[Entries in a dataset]
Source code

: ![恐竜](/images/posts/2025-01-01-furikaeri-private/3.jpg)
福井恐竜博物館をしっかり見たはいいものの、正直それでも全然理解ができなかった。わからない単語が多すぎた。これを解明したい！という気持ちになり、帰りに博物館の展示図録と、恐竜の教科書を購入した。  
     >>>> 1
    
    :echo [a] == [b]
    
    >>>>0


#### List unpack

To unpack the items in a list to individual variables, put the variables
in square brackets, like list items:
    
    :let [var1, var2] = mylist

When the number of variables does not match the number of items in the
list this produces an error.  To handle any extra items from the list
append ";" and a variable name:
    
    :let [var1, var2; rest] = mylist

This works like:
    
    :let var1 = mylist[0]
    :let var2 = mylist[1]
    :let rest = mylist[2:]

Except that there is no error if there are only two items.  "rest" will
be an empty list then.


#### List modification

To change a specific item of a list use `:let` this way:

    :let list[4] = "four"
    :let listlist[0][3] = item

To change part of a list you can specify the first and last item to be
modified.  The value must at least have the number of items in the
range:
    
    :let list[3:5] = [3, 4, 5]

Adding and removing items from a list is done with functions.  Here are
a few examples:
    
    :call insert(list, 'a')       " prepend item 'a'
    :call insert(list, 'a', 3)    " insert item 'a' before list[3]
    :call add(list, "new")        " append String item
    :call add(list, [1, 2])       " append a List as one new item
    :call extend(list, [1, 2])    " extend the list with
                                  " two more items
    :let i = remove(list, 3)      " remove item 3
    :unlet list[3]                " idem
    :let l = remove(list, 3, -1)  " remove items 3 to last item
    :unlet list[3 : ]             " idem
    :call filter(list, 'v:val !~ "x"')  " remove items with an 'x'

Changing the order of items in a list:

• What is being asked: Collect each line of the entries above that contains the string "like". Case counts.

• Output for this task:
in square brackets, like list items:
This works like:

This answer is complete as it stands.